Task statement:
Before printing, remove every picture; then print the lines below exactly, from the first line through the line containing "OLED en Ultra WQHD".

Exercise materials:
Start of Block

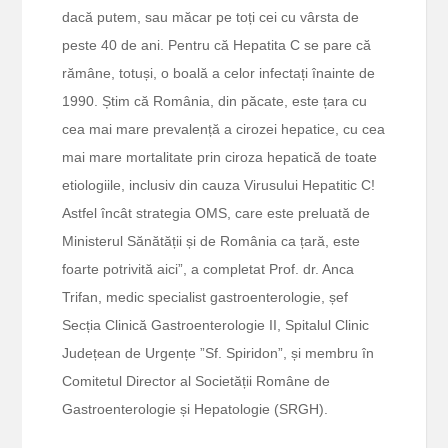
dacă putem, sau măcar pe toți cei cu vârsta de
peste 40 de ani. Pentru că Hepatita C se pare că
rămâne, totuși, o boală a celor infectați înainte de
1990. Știm că România, din păcate, este țara cu
cea mai mare prevalență a cirozei hepatice, cu cea
mai mare mortalitate prin ciroza hepatică de toate
etiologiile, inclusiv din cauza Virusului Hepatitic C!
Astfel încât strategia OMS, care este preluată de
Ministerul Sănătății și de România ca țară, este
foarte potrivită aici”, a completat Prof. dr. Anca
Trifan, medic specialist gastroenterologie, șef
Secția Clinică Gastroenterologie II, Spitalul Clinic
Județean de Urgențe ”Sf. Spiridon”, și membru în
Comitetul Director al Societății Române de
Gastroenterologie și Hepatologie (SRGH).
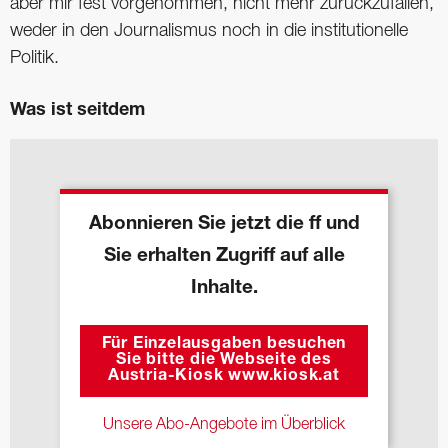
aber mir fest vorgenommen, nicht mehr zurückzufallen,
weder in den Journalismus noch in die institutionelle
Politik.
Was ist seitdem
Abonnieren Sie jetzt die ff und
Sie erhalten Zugriff auf alle
Inhalte.
Für Einzelausgaben besuchen
Sie bitte die Webseite des
Austria-Kiosk www.kiosk.at
Unsere Abo-Angebote im Überblick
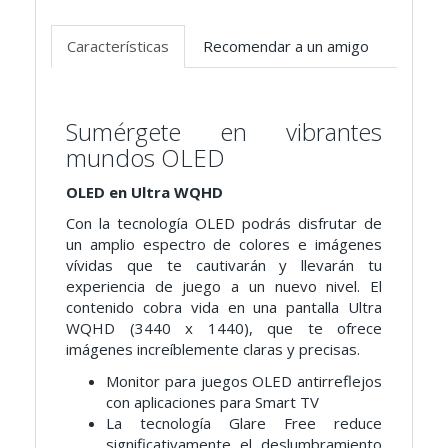
Características
Recomendar a un amigo
Sumérgete en vibrantes
mundos OLED
OLED en Ultra WQHD
Con la tecnología OLED podrás disfrutar de
un amplio espectro de colores e imágenes
vívidas que te cautivarán y llevarán tu
experiencia de juego a un nuevo nivel. El
contenido cobra vida en una pantalla Ultra
WQHD (3440 x 1440), que te ofrece
imágenes increíblemente claras y precisas.
Monitor para juegos OLED antirreflejos
con aplicaciones para Smart TV
La tecnología Glare Free reduce
significativamente el deslumbramiento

End of Block

Exercise result:
dacă putem, sau măcar pe toți cei cu vârsta de
peste 40 de ani. Pentru că Hepatita C se pare că
rămâne, totuși, o boală a celor infectați înainte de
1990. Știm că România, din păcate, este țara cu
cea mai mare prevalență a cirozei hepatice, cu cea
mai mare mortalitate prin ciroza hepatică de toate
etiologiile, inclusiv din cauza Virusului Hepatitic C!
Astfel încât strategia OMS, care este preluată de
Ministerul Sănătății și de România ca țară, este
foarte potrivită aici”, a completat Prof. dr. Anca
Trifan, medic specialist gastroenterologie, șef
Secția Clinică Gastroenterologie II, Spitalul Clinic
Județean de Urgențe ”Sf. Spiridon”, și membru în
Comitetul Director al Societății Române de
Gastroenterologie și Hepatologie (SRGH).
aber mir fest vorgenommen, nicht mehr zurückzufallen,
weder in den Journalismus noch in die institutionelle
Politik.
Was ist seitdem
Abonnieren Sie jetzt die ff und
Sie erhalten Zugriff auf alle
Inhalte.
Für Einzelausgaben besuchen
Sie bitte die Webseite des
Austria-Kiosk www.kiosk.at
Unsere Abo-Angebote im Überblick
Características
Recomendar a un amigo
Sumérgete en vibrantes
mundos OLED
OLED en Ultra WQHD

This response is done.